效率达17%且具有卓越可加工性的有机光伏电池。

Organic photovoltaic cell with 17% efficiency and superior processability.

作者信息

Cui Yong, Yao Huifeng, Hong Ling, Zhang Tao, Tang Yabing, Lin Baojun, Xian Kaihu, Gao Bowei, An Cunbin, Bi Pengqing, Ma Wei, Hou Jianhui

机构信息

State Key Laboratory of Polymer Physics and Chemistry, Beijing National Laboratory for Molecular Sciences, CAS Research/Education Center for Excellence in Molecular Sciences, Institute of Chemistry, Chinese Academy of Sciences, Beijing 100190, China.

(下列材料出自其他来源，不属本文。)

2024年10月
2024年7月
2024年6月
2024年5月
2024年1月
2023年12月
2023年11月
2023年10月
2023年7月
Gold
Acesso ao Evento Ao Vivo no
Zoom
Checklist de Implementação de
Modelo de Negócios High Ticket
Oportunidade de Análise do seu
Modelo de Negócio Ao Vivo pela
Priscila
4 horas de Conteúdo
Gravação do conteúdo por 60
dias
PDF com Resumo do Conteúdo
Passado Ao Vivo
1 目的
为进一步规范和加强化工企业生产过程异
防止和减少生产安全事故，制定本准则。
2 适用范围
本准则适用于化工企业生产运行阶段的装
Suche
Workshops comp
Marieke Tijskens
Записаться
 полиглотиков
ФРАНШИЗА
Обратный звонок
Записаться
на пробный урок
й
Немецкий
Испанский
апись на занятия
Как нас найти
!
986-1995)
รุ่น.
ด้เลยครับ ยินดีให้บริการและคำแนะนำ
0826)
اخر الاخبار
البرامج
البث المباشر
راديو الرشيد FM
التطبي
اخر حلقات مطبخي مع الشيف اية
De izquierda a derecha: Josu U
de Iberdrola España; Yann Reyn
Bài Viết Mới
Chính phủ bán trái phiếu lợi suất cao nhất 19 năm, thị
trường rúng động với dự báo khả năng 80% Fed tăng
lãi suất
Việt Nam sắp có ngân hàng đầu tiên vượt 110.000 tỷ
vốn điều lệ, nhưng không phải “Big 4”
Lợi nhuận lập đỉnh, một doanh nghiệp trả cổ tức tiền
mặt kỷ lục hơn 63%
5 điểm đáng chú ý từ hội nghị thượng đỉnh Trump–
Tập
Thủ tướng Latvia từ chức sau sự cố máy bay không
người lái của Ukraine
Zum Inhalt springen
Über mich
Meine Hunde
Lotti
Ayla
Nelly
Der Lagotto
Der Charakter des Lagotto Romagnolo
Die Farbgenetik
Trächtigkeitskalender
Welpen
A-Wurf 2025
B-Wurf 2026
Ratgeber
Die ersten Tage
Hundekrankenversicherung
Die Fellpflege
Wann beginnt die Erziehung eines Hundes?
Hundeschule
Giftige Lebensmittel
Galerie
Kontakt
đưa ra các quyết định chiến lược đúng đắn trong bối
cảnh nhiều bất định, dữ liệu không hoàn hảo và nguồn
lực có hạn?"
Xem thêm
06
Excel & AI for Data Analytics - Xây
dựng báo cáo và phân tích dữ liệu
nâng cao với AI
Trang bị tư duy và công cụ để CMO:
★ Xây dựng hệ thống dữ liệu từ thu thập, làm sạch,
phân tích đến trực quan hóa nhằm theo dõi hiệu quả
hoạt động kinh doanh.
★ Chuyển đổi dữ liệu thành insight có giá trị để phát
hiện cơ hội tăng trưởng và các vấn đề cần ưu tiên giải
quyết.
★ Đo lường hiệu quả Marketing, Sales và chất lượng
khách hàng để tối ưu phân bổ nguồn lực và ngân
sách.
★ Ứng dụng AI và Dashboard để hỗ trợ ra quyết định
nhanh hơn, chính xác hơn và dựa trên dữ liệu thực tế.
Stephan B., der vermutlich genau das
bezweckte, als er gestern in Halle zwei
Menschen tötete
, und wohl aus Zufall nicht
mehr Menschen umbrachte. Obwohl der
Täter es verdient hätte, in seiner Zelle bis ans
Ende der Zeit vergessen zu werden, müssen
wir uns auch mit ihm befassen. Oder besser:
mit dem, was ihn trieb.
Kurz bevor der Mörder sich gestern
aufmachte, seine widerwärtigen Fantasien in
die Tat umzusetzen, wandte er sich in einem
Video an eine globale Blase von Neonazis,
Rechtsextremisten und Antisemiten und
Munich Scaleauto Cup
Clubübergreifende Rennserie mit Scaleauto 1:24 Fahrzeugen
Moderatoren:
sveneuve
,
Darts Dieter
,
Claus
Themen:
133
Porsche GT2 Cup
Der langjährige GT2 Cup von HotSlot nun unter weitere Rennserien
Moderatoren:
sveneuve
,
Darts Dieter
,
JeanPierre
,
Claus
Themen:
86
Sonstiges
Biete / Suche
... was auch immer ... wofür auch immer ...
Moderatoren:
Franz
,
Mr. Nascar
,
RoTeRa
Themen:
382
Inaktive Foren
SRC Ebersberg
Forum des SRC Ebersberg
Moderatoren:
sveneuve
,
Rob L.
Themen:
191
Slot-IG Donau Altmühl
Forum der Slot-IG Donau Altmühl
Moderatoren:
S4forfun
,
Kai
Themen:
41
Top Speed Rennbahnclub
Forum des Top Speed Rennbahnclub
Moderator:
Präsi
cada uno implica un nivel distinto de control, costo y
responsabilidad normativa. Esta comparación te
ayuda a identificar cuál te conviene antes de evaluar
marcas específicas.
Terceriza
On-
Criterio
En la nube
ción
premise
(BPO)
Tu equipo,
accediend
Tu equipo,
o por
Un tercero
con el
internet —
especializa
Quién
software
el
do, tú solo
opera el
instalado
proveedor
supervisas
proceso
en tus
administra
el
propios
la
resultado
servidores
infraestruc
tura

State Key Laboratory for Mechanical Behavior of Materials, Xi'an Jiaotong University, Xi'an 710049, China.

出版信息

Natl Sci Rev. 2020 Jul;7(7):1239-1246. doi: 10.1093/nsr/nwz200. Epub 2019 Dec 5.

DOI:10.1093/nsr/nwz200

PMID:34692148

原文链接:https://pmc.ncbi.nlm.nih.gov/articles/PMC8288938/

Abstract

The development of organic photoactive materials, especially the newly emerging non-fullerene electron acceptors (NFAs), has enabled rapid progress in organic photovoltaic (OPV) cells in recent years. Although the power conversion efficiencies (PCEs) of the top-performance OPV cells have surpassed 16%, the devices are usually fabricated via a spin-coating method and are not suitable for large-area production. Here, we demonstrate that the fine-modification of the flexible side chains of NFAs can yield 17% PCE for OPV cells. More crucially, as the optimal NFA has a suitable solubility and thus a desirable morphology, the high efficiencies of spin-coated devices can be maintained when using scalable blade-coating processing technology. Our results suggest that optimization of the chemical structures of the OPV materials can improve device performance. This has great significance in larger-area production technologies that provide important scientific insights for the commercialization of OPV cells.

摘要

近年来，有机光活性材料的发展，尤其是新兴的非富勒烯电子受体（NFAs），推动了有机光伏（OPV）电池的快速进步。尽管高性能OPV电池的功率转换效率（PCEs）已超过16%，但这些器件通常通过旋涂法制造，并不适合大面积生产。在此，我们证明对NFAs的柔性侧链进行精细修饰可为OPV电池带来17%的PCE。更关键的是，由于最佳的NFA具有合适的溶解度，因而具有理想的形态，在使用可扩展的刮刀涂布加工技术时，旋涂器件的高效率得以保持。我们的结果表明，优化OPV材料的化学结构可提高器件性能。这对于大面积生产技术具有重要意义，为OPV电池的商业化提供了重要的科学见解。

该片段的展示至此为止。